- **What is expected**
Return only how many lines in the data include the string "Land".
#####
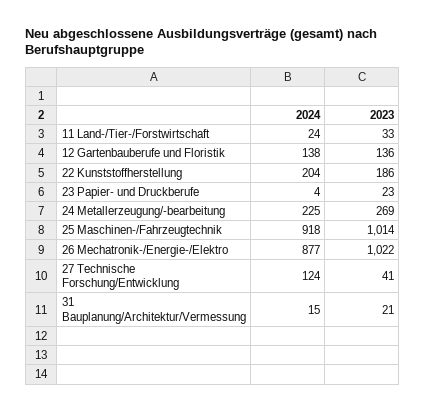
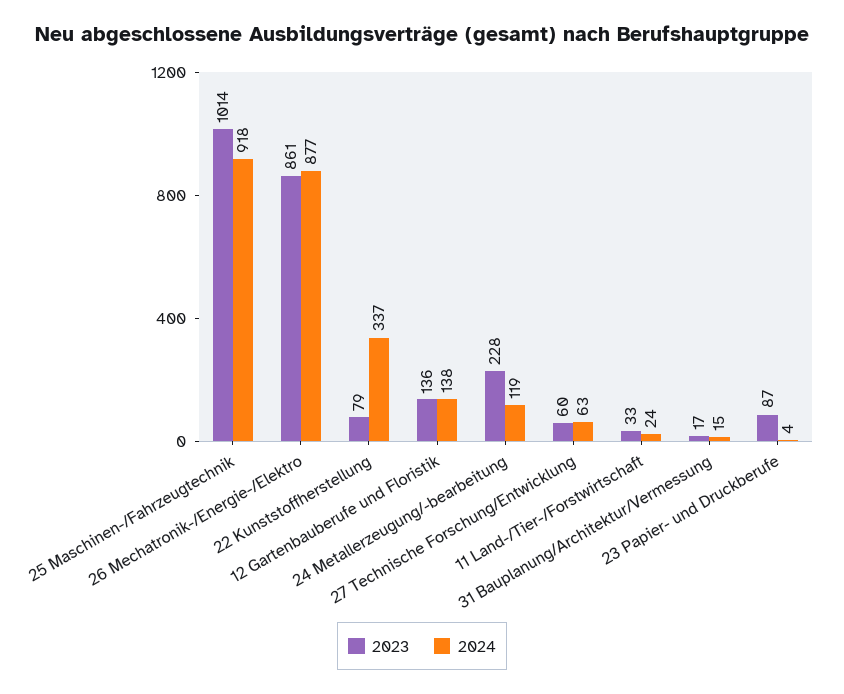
  {
    "2024": {
      "11 Land-/Tier-/Forstwirtschaft": 24,
      "12 Gartenbauberufe und Floristik": 138,
-     "22 Kunststoffherstellung": 204,
+     "22 Kunststoffherstellung": 337,
      "23 Papier- und Druckberufe": 4,
-     "24 Metallerzeugung/-bearbeitung": 225,
+     "24 Metallerzeugung/-bearbeitung": 119,
      "25 Maschinen-/Fahrzeugtechnik": 918,
      "26 Mechatronik-/Energie-/Elektro": 877,
-     "27 Technische Forschung/Entwicklung": 124,
+     "27 Technische Forschung/Entwicklung": 63,
      "31 Bauplanung/Architektur/Vermessung": 15
    },
    "2023": {
      "11 Land-/Tier-/Forstwirtschaft": 33,
      "12 Gartenbauberufe und Floristik": 136,
-     "22 Kunststoffherstellung": 186,
+     "22 Kunststoffherstellung": 79,
-     "23 Papier- und Druckberufe": 23,
+     "23 Papier- und Druckberufe": 87,
-     "24 Metallerzeugung/-bearbeitung": 269,
+     "24 Metallerzeugung/-bearbeitung": 228,
      "25 Maschinen-/Fahrzeugtechnik": 1014,
-     "26 Mechatronik-/Energie-/Elektro": 1022,
+     "26 Mechatronik-/Energie-/Elektro": 861,
-     "27 Technische Forschung/Entwicklung": 41,
+     "27 Technische Forschung/Entwicklung": 60,
-     "31 Bauplanung/Architektur/Vermessung": 21
+     "31 Bauplanung/Architektur/Vermessung": 17
    }
  }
#####
- **Task response**
2